Увидав еще одну прокламацию, мы остановились прочесть ее: «Когда мы решим, что наши работодатели готовы сдаться, мы откроем телеграфы и соединимся с союзами работодателей в Соединенных Штатах. Но мы будем передавать по проволокам только сообщения, касающиеся мирных условий».
Мы поехали дальше, пересекли Базарную улицу, а затем попали в рабочий квартал. Здесь улицы не были пустынны. Повсюду группами стояли члены союза Ф. П. Р. Веселые, упитанные дети играли на улице, толстые хозяйки сидели на ступеньках, судача. Все бросали на нас насмешливые взгляды. Маленькие дети бежали за нами, крича:
— Эй, мистер, есть не хотите ль?
А одна женщина, кормившая грудью ребенка, крикнула Дэкону:
— Хочешь, пузан, я тебя накормлю обедом за твою клячу — картофель с ветчиной, смородиновое варенье, белый хлеб с маслом и две чашки кофе?

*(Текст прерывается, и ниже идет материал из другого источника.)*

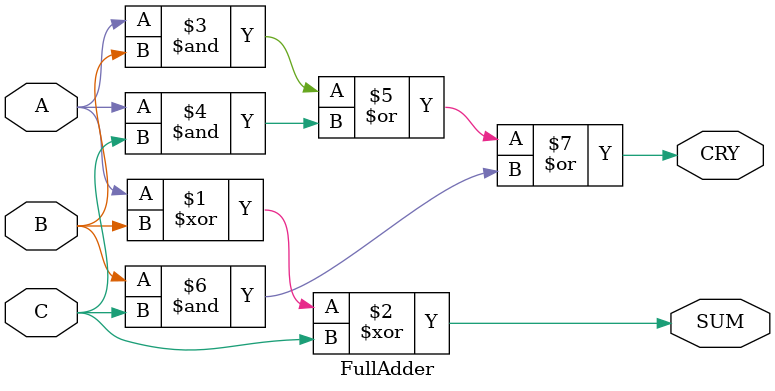
<source format=v>
module FullAdder(
    input A,    // MSB input
    input B,    // LSB input
    input C,    // Carry input
    output SUM, // Summation
    output CRY  // Carry output
);

// Logic for full adder
assign SUM = A ^ B ^ C; // XOR for sum including the carry in
assign CRY = (A & B) | (A & C) | (B & C); // OR of all AND combinations for carry out

endmodule

</source>
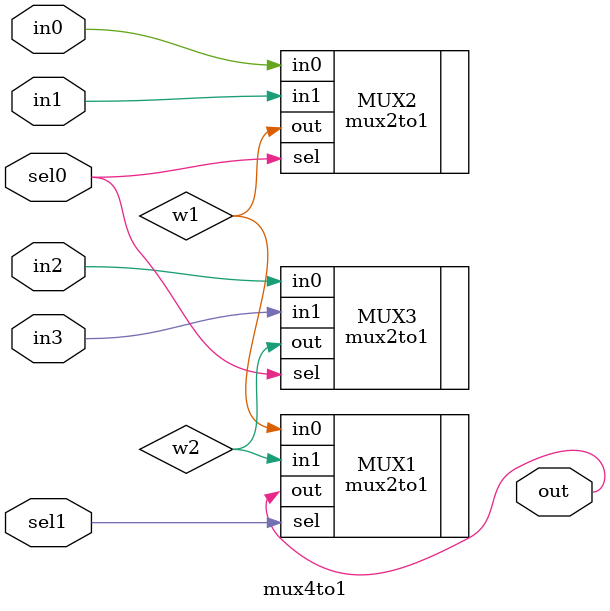
<source format=v>
/******************************************************************************************************************

This source code is a work of its author. No part of it should be copied and pasted for any commercial purpose. 
This code is purely for educational purposes. If required, this code can be cloned from GitHub repository.

Filename	: mux4to1.v

Description	: 4:1 Multiplexer Design

Author Name	: Deep Kar Sarkar

Version		: 1.0

*******************************************************************************************************************/

module mux4to1(in0, in1, in2, in3, sel0, sel1, out);

	//Defining the input and output ports
	input in0, in1, in2, in3, sel0, sel1;
	output out;
	
	//Defining the internal wires
	wire w1, w2;
	
	//Instantiating the 2:1 multiplexers using named-based port mapping
	mux2to1 MUX1(.in0(w1), .in1(w2), .sel(sel1), .out(out));
	mux2to1 MUX2(.in0(in0), .in1(in1), .sel(sel0), .out(w1));
	mux2to1 MUX3(.in0(in2), .in1(in3), .sel(sel0), .out(w2));

endmodule
</source>
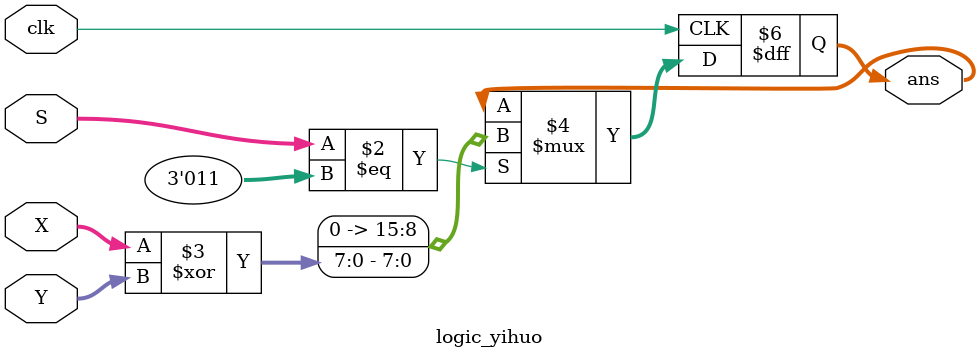
<source format=v>
module logic_yihuo(
	input [7:0] X,
	input [7:0] Y,
	input [2:0] S,
	output reg[15:0] ans,
	input clk
);
	always@(posedge clk)
	begin
		if(S==3'b011)
		begin
			ans<={8'b0000_0000,X^Y};
		end
	end
endmodule

</source>
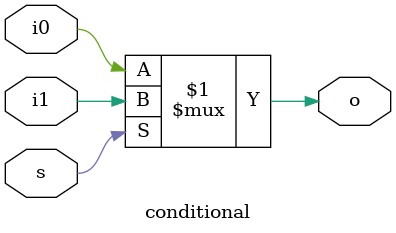
<source format=v>
`timescale 1ns / 1ps


module pe_4x2_using_2x1mux(input [3:0]in,output [1:0]out,output valid );
wire o2,o3;
conditional  u1(in[3],1,in[2],out[1]);
conditional u2(in[0],1,in[1],o3);
conditional  u3(out[1],1,o3,valid);
conditional  u4(in[1],0,in[2],o2);
conditional u5(o2,1,in[3],out[0]);
endmodule

module conditional(input i0,i1,s,output wire o);
assign o=s?i1:i0;
endmodule

</source>
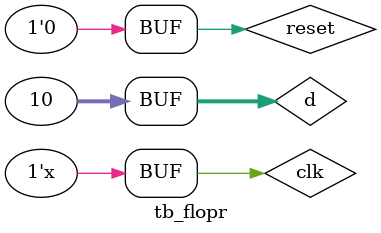
<source format=sv>
`timescale 1ns / 1ps


module tb_flopr();
logic clk, reset;
logic [31:0] d, q;

floprc #(32) dut(clk, reset, d, q);

always #5 clk=~clk;

initial begin
clk=0;
reset=1;
d=32'd4;
#12;
reset=0;
#10
d=32'd10;
end

endmodule

</source>
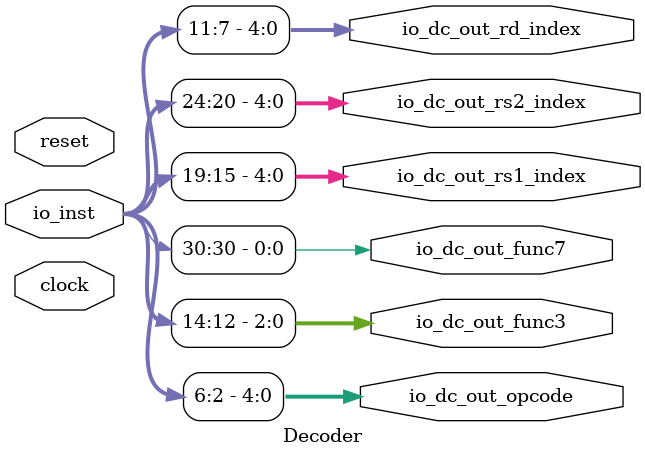
<source format=v>
module Decoder(
  input         clock,
  input         reset,
  input  [31:0] io_inst,
  output [4:0]  io_dc_out_opcode,
  output [2:0]  io_dc_out_func3,
  output        io_dc_out_func7,
  output [4:0]  io_dc_out_rs1_index,
  output [4:0]  io_dc_out_rs2_index,
  output [4:0]  io_dc_out_rd_index
);
  assign io_dc_out_opcode = io_inst[6:2]; // @[Deocder.scala 14:30]
  assign io_dc_out_func3 = io_inst[14:12]; // @[Deocder.scala 15:29]
  assign io_dc_out_func7 = io_inst[30]; // @[Deocder.scala 16:29]
  assign io_dc_out_rs1_index = io_inst[19:15]; // @[Deocder.scala 17:33]
  assign io_dc_out_rs2_index = io_inst[24:20]; // @[Deocder.scala 18:33]
  assign io_dc_out_rd_index = io_inst[11:7]; // @[Deocder.scala 19:32]
endmodule

</source>
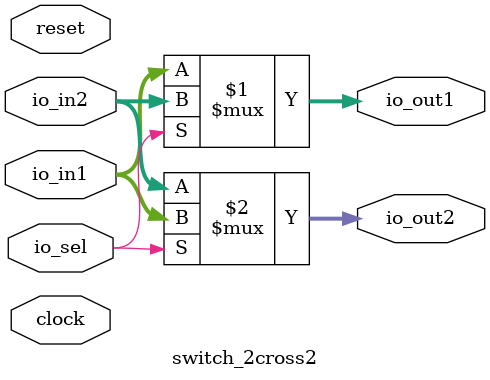
<source format=v>
module switch_2cross2(
  input         clock,
  input         reset,
  input  [31:0] io_in1,
  input  [31:0] io_in2,
  output [31:0] io_out1,
  output [31:0] io_out2,
  input         io_sel
);
  assign io_out1 = io_sel ? io_in2 : io_in1; // @[Main.scala 20:23 Main.scala 21:19 Main.scala 25:19]
  assign io_out2 = io_sel ? io_in1 : io_in2; // @[Main.scala 20:23 Main.scala 22:19 Main.scala 26:19]
endmodule

</source>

— Заметили ли вы, что в последние дни, — обратился ко мне Гэновер, — на улицах не видно даже собак?
Я это заметил, но как-то не подумал о значении этого факта. Пора было, в самом деле, бежать из злополучного города! Нам, наконец, удалось выехать на шоссе Сан- Бруно, по которому мы и направились на юг. Возле Менло у меня было именьице, которое и составляло цель нашего путешествия. Но очень скоро мы убедились, что за городом гораздо хуже и куда опаснее, чем в городе. Там, по крайней мере, солдаты Ф. П. Р. поддерживали порядок; в деревне же царила полная анархия. Двести тысяч душ бежали из Сан-Франциско, и на каждом шагу нам попадались многочисленные свидетельства того, что их бегство было движением полчищ саранчи.
Они съели все дочиста. Начались грабежи и драки. По дороге мы видели трупы и почерневшие развалины хуторов. Заборы были снесены, хлеба вытоптаны толпами. Все огороды были уничтожены голодающими ордами. Цыплята и вся живность на хуторах были перебиты. Так было на всех столбовых дорогах, которые вели из Сан- Франциско. Кое-где, в стороне от большой дороги, фермерам удалось отбиться при помощи дробовиков и револьверов, и они сохранили свои позиции. Они гнали нас прочь, отказываясь даже вступить в переговоры. Все насилия и разрушения были произведены жителями городских трущоб и представителями высших классов Рабочие же Ф. П. Р., имея обильные запасы продовольствия, спокойно жили в своих городских квартирах.
В самом начале нашей поездки мы получили веские доказательства всей отчаянности нашего положения. Направо от дороги мы услышали крики и ружейную стрельбу. Пули свистели в опасной близости. В соседнем лесу раздался треск, и великолепная черная ломовая лошадь выбежала на дорогу и помчалась по ней. Мы едва успели заметить, что она хромает и окровавлена. За нею гнались три солдата. Погоня скрылась в роще по левую сторону дороги. Мы слышали, как солдаты перекликались между собою. Потом на дорогу, прихрамывая, выскочил четвертый солдат. Он сел на камень и стал отирать пот с лица.
— Милиция! — прошептал Дэкон, — Дезертир!
Солдат осклабился в нашу сторону и попросил спичек. На вопрос Дэкона он ответил, что солдаты милиции дезертируют.
— Жратвы нет! — пояснил он — Они все скормили регулярным войскам! От него мы узнали также, что арестанты военной тюрьмы были выпущены с острова Алькатрас, потому что их нечем стало кормить.
Никогда не забыть мне зрелища, которое нам вскоре открылось. Это было за крутым поворотом дороги. Над нами сводом сходились деревья. Солнечный свет еле пробивался сквозь густую листву. Здесь порхали бабочки, с полей доносилось пение жаворонков, а на дороге стоял огромный дорожный автомобиль. В нем и вокруг него лежало несколько трупов!